A research by University of Southampton in England has found that anti-microbial copper could be a part of preventive strategy against Ebola. By replacing surfaces that come in direct contact with people, such as taps, light switches and door handles with solid copper or alloys could help contain the spread of the disease.
According to the peer-reviewed research and published data from laboratory studies conducted by Bill Keevil, professor at the university, on viruses of similar genetic structure (norovirus), copper surfaces could inactivate Ebola, if used for publicly-used touch surfaces.
Clinical trials conducted in the UK, US and Chile have shown that surfaces built from anti-microbial copper–engineering materials with intrinsic hygiene benefits–continuously reduce surface contamination by over than 80 percent.
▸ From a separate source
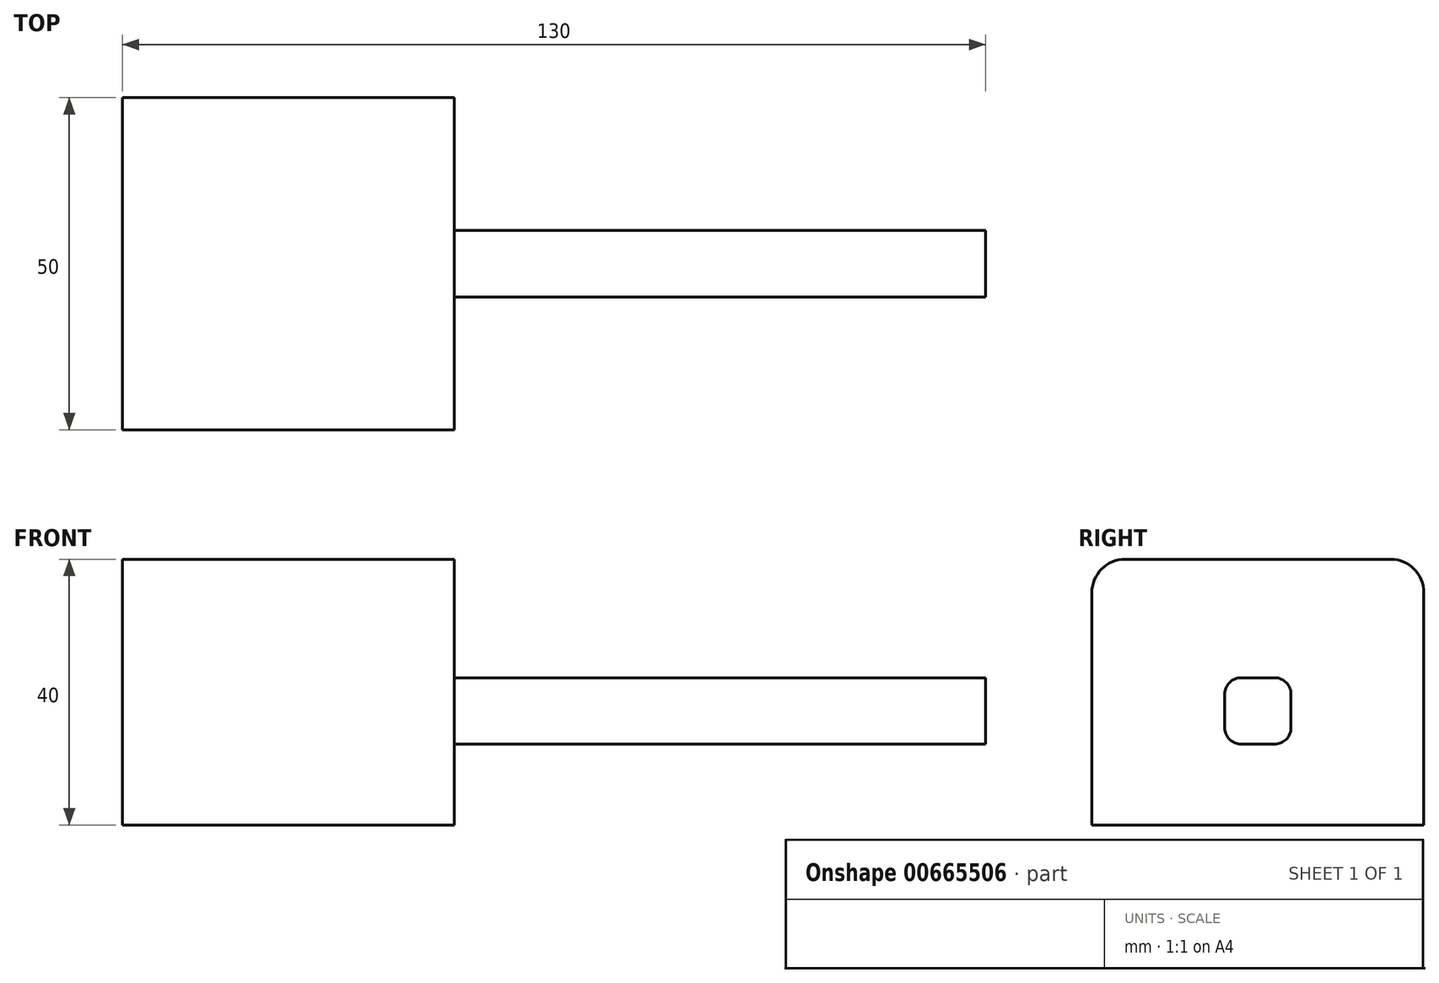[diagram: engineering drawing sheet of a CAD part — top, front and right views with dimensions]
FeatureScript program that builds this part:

These surfaces do not require any special measures or human intervention for it to continuously kill pathogens, in between regular cleans.
As per the US Centers for Disease Control and Prevention (CDC), the Ebola virus is transmitted through direct contact with the bodily fluids of an infected person, or through exposure to contaminated objects.
Viruses similar to Ebola, such as norovirus, adenovirus and poliovirus, do respond to a broad range of surface disinfectants, however testing against Ebola cannot be possible due to limited access to laboratories with the required safety clearances.